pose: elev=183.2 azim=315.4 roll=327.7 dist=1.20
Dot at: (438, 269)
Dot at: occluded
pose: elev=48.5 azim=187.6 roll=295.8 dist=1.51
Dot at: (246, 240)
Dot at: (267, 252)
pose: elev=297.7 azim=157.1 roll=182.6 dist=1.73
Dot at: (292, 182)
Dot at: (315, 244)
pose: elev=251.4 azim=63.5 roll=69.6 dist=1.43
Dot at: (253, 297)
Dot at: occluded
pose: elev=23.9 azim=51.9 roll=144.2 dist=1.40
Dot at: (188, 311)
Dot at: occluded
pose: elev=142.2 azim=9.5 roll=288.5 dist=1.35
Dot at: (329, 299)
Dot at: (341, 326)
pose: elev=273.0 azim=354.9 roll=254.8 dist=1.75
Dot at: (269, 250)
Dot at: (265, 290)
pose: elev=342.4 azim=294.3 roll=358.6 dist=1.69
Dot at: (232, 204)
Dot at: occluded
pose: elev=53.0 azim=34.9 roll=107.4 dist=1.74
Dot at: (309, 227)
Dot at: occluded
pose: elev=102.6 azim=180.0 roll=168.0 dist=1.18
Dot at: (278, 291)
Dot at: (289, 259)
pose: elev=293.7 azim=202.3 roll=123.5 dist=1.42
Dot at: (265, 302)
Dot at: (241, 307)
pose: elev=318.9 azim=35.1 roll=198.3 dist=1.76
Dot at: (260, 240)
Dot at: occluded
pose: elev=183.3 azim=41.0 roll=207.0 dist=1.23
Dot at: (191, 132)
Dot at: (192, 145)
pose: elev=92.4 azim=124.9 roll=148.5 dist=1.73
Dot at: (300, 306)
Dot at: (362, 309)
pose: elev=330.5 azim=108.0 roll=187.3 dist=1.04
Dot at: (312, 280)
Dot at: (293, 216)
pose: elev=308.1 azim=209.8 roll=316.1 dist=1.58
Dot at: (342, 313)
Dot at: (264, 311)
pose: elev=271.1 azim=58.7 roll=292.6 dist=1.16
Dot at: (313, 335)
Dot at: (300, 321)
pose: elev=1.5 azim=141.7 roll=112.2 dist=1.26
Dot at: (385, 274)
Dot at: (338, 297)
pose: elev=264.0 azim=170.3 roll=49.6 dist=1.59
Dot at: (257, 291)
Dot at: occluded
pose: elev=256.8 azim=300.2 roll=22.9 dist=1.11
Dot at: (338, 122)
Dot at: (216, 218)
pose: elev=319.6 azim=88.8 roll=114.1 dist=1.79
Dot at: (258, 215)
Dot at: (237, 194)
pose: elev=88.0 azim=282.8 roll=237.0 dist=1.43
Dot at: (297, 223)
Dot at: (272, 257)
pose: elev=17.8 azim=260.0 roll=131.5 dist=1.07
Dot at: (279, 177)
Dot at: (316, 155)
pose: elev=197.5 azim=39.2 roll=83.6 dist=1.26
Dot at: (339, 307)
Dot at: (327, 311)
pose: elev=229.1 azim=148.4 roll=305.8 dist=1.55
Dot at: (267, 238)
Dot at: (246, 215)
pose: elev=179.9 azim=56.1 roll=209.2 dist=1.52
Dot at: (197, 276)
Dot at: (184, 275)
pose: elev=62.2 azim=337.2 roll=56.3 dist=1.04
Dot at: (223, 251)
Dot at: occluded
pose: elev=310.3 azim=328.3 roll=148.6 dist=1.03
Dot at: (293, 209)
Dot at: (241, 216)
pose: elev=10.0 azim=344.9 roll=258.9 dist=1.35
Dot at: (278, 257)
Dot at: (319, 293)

◆ INSTRUCTIONS FOR THE TASK ◆
Extract every line of the listing above and reproduce each one without altering a single character.

◆ TASK OUTPUT ◆
pose: elev=183.2 azim=315.4 roll=327.7 dist=1.20
Dot at: (438, 269)
Dot at: occluded
pose: elev=48.5 azim=187.6 roll=295.8 dist=1.51
Dot at: (246, 240)
Dot at: (267, 252)
pose: elev=297.7 azim=157.1 roll=182.6 dist=1.73
Dot at: (292, 182)
Dot at: (315, 244)
pose: elev=251.4 azim=63.5 roll=69.6 dist=1.43
Dot at: (253, 297)
Dot at: occluded
pose: elev=23.9 azim=51.9 roll=144.2 dist=1.40
Dot at: (188, 311)
Dot at: occluded
pose: elev=142.2 azim=9.5 roll=288.5 dist=1.35
Dot at: (329, 299)
Dot at: (341, 326)
pose: elev=273.0 azim=354.9 roll=254.8 dist=1.75
Dot at: (269, 250)
Dot at: (265, 290)
pose: elev=342.4 azim=294.3 roll=358.6 dist=1.69
Dot at: (232, 204)
Dot at: occluded
pose: elev=53.0 azim=34.9 roll=107.4 dist=1.74
Dot at: (309, 227)
Dot at: occluded
pose: elev=102.6 azim=180.0 roll=168.0 dist=1.18
Dot at: (278, 291)
Dot at: (289, 259)
pose: elev=293.7 azim=202.3 roll=123.5 dist=1.42
Dot at: (265, 302)
Dot at: (241, 307)
pose: elev=318.9 azim=35.1 roll=198.3 dist=1.76
Dot at: (260, 240)
Dot at: occluded
pose: elev=183.3 azim=41.0 roll=207.0 dist=1.23
Dot at: (191, 132)
Dot at: (192, 145)
pose: elev=92.4 azim=124.9 roll=148.5 dist=1.73
Dot at: (300, 306)
Dot at: (362, 309)
pose: elev=330.5 azim=108.0 roll=187.3 dist=1.04
Dot at: (312, 280)
Dot at: (293, 216)
pose: elev=308.1 azim=209.8 roll=316.1 dist=1.58
Dot at: (342, 313)
Dot at: (264, 311)
pose: elev=271.1 azim=58.7 roll=292.6 dist=1.16
Dot at: (313, 335)
Dot at: (300, 321)
pose: elev=1.5 azim=141.7 roll=112.2 dist=1.26
Dot at: (385, 274)
Dot at: (338, 297)
pose: elev=264.0 azim=170.3 roll=49.6 dist=1.59
Dot at: (257, 291)
Dot at: occluded
pose: elev=256.8 azim=300.2 roll=22.9 dist=1.11
Dot at: (338, 122)
Dot at: (216, 218)
pose: elev=319.6 azim=88.8 roll=114.1 dist=1.79
Dot at: (258, 215)
Dot at: (237, 194)
pose: elev=88.0 azim=282.8 roll=237.0 dist=1.43
Dot at: (297, 223)
Dot at: (272, 257)
pose: elev=17.8 azim=260.0 roll=131.5 dist=1.07
Dot at: (279, 177)
Dot at: (316, 155)
pose: elev=197.5 azim=39.2 roll=83.6 dist=1.26
Dot at: (339, 307)
Dot at: (327, 311)
pose: elev=229.1 azim=148.4 roll=305.8 dist=1.55
Dot at: (267, 238)
Dot at: (246, 215)
pose: elev=179.9 azim=56.1 roll=209.2 dist=1.52
Dot at: (197, 276)
Dot at: (184, 275)
pose: elev=62.2 azim=337.2 roll=56.3 dist=1.04
Dot at: (223, 251)
Dot at: occluded
pose: elev=310.3 azim=328.3 roll=148.6 dist=1.03
Dot at: (293, 209)
Dot at: (241, 216)
pose: elev=10.0 azim=344.9 roll=258.9 dist=1.35
Dot at: (278, 257)
Dot at: (319, 293)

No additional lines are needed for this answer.